Doktor Abu Sda, “Onları sıcak ortamda tutarak hayatlarını kurtarmaya çalışıyoruz. Besliyoruz. Gerektiğinde antibiyotik veriyoruz” diyor.
Yenidoğan ünitesinde çalışanlar düzenli olarak bebeklerle ilgileniyor.
Ancak oksijen tankı dahil hastanenin kimi kısımları taarruzlarda tahrip olmuş. Tabip, “El Şifa etrafındaki abluka, bir şeyleri yeniden inşa etmemizi de engelliyor” diyor.
Her yatakta 8-10 bebek birlikte yatıyor ve ısıtılmış battaniyelerle sarılıyor.
“Sıcaklık düştüğünde onları sarıyoruz. Çok hassas durumdalar ve hastalığa çok açıklar” diyor Dr. Sda.
Acil durumlar için sınırlı ölçüde akaryakıt tutuluyor ve güneş panellerinden prematüre bebekler için gerekli enerji elde ediliyor. Ortamı sıcak tutmak için bu kritik ehemmiyette.
İsrail ordusunun buraya küvöz ve bebek besini gönderdiğine yönelik açıklamaları sorduğumuz Dr. Abu Sda, bununla ilgili bilgisi olmadığını söylüyor. En çok da akaryakıta ihtiyaç olduğunu, fakat bununla küvözleri çalıştırabileceklerini ekliyor.
İsrail askerlerinin hastaneye yönelik baskınından beri, hastanenin kısımları arasındaki köprünün kullanılmaz hale geldiğini, tabiplerin baskın sırasındaki pozisyonlarından çıkamadıklarını vurguluyor.
El Şifa Hastanesi’ne daha çok bebek getirilecek mi?
Hastaneye son beş günde yeni prematüre bebek gelmemiş. El Şifa kuşatılmadan önce yeni hasta kabul ediyorlarmış fakat şu anda gerekli sağlık hizmetinin sunulması imkansız hale gelmiş.
Dr. Abu Sda, “Bebekler, olağanda gerekli sıcaklıkta tuttuğumuz küvözlerinde değiller. Olağanda her gün denetimler için yenidoğan kısmını ziyaret edip tabiplerle temas kurarımfakat bugün gidemedim zira diğer binaya gidemiyoruz.”
Bebeklerin geleceği belirsizliğini koruyor.
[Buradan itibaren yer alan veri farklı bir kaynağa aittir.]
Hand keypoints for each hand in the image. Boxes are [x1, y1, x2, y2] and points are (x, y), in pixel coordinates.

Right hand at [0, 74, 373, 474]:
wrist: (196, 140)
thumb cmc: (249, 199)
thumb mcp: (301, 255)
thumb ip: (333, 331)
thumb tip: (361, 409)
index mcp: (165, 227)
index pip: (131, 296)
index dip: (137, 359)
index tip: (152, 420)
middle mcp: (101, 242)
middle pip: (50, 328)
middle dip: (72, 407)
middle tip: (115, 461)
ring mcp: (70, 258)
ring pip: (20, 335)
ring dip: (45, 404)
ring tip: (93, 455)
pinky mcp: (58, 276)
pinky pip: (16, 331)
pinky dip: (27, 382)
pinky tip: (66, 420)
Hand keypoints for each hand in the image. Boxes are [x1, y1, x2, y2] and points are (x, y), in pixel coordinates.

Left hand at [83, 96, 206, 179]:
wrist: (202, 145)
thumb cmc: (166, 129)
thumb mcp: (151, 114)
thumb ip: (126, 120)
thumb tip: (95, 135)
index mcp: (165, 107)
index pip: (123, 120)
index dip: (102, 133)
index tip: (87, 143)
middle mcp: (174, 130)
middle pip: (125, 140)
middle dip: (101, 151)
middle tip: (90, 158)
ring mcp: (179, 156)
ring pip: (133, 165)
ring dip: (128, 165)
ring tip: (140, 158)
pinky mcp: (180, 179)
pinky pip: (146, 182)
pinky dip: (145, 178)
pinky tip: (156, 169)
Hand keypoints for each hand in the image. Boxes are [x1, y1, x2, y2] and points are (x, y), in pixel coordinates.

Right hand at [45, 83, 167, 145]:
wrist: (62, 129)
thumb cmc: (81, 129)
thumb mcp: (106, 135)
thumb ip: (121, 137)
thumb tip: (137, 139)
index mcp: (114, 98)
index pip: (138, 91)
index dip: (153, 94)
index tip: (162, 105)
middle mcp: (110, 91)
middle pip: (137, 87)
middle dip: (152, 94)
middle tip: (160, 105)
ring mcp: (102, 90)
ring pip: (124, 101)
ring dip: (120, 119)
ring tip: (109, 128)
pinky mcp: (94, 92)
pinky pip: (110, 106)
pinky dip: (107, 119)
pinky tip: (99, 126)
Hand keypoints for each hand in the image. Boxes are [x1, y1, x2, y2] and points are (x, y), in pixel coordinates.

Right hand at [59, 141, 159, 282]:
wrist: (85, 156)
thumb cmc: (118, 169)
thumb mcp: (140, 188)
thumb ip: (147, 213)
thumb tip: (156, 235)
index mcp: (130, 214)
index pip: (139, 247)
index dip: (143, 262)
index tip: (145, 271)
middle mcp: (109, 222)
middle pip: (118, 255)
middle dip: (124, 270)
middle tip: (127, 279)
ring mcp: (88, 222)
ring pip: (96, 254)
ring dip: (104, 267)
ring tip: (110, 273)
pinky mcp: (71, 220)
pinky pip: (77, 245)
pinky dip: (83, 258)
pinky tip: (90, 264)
Hastanedekiler, bir gün bebeklerin ailelerini bulabilmeyi umuyor.
Şimdilik bebekler, şayet biliniyorsa, annelerinin isimlerinin yazılı olduğu etiketlerle yan yana yatıyorlar.
Hastanede çalışanları neler yaşıyor?
El Şifa Hastanesi’ndeki tabiplerle içerideki durum hakkında evvelce de konuşmuştum.
Ortopedik cerrahi kısmının başındaki Dr. Adnan el Bursh, İsrail askerlerinin baskını sırasında tabiplerin pencereden dışarı bakmasının bile yasak olduğunu söyledi.
Mohamed Obeid ise bir şekilde etrafı kolaçan ettiğini ve Dahiliye servisine yedi askerin girdiğini söylüyor:
“Onlar geldiklerinde herkes panik içindeydi. Öncesinde hastaları, bombalanan ve duvarları zarar gören dördüncü kattan tahliye etmiştik” diye anlatıyor.
Dr. Obeid, 15 hekimin Genel Cerrahi’de bir odada olduğunu ve diğer binalardaki tabiplerle irtibatın olmadığını söylüyor.